Industry strategies for influencing science

Researchers from the Tobacco Control Research Group at the University of Bath have developed a typology and model – the Science for Profit Model – to explain how and why the tobacco industry (along with other harmful industries) attempts to influence science.2 The authors conclude that strategies for influencing science are used to “purposefully-create misinformation, doubt, and ignorance”, to “obscure the harms of industry products and practices” and to “oppose regulation that could threaten corporate profits”.2

Below is an overview of this research, illustrating the ways in which the industry (and third parties used by the industry) uses science to further its aims. The following strategies and examples are drawn from the Science for Profit Model.

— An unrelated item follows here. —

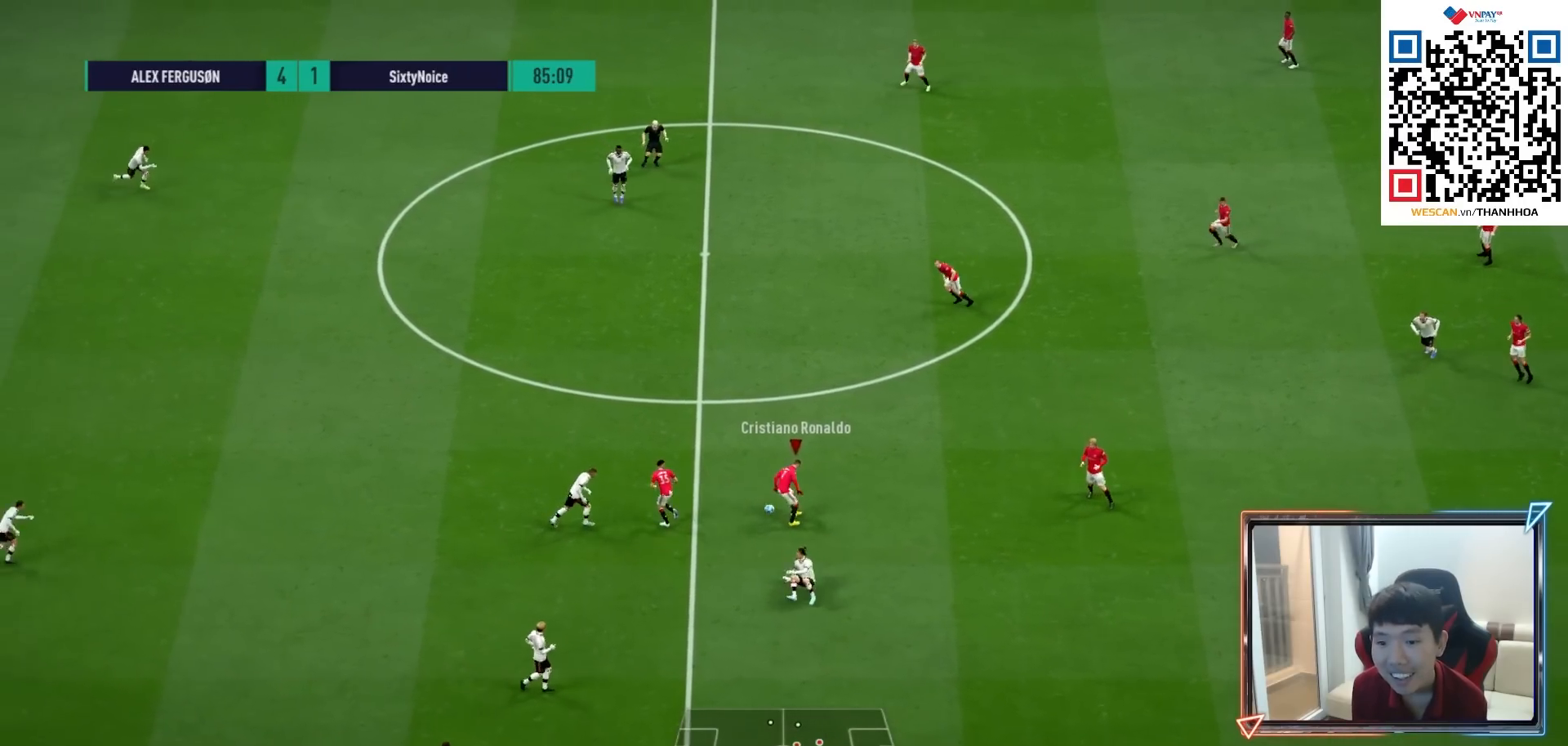
{"buttons": [], "left_stick": "down-left", "right_stick": "center", "events": [[100, "left_stick", "left"], [283, "left_stick", "down-left"]]}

The Science for Profit Model

The Science for Profit Model2

Strategy A – Influence how science is conducted and published to skew evidence in industry’s favour

The tobacco industry has used various strategies to influence which research is – and isn’t – undertaken and published, in order to counteract independent scientific research which might show industry products and practices in an unfavourable light.

These strategies include funding research by third parties to deflect attention from industry harms. One example is research that looked for alternative causes of cancer (including hormones and nutrition) to distract attention from the link between smoking and cancer. This was conducted through the Tobacco Industry Research Committee from the 1950s onwards.3 Another example is research that focused on issues of “indoor air” (such as dirty air filters) to deflect attention from the harms of passive smoking, conducted through the Center for Indoor Air Research in the 1980s. Since 2017, research funded by PMI through the Foundation for a Smoke-Free World (FSFW) has similarly distracted attention from industry harms, including by redirecting blame towards the public health community and the media, implying that they are responsible for a slowing in the decline of smoking rates.4

Other strategies include undertaking “risky” research secretly, so that it can be hidden or abandoned if results harm the industry’s interests,2 and manipulating study design or statistical analyses to ensure favourable findings. Another is to ‘cherry-pick’ (select the most favourable) papers to include in literature reviews to obscure parts of the evidence base.2

To see how study design affected PMI-funded science on plain packaging of cigarettes visit the Ashok Kaul and Michael Wolf pages.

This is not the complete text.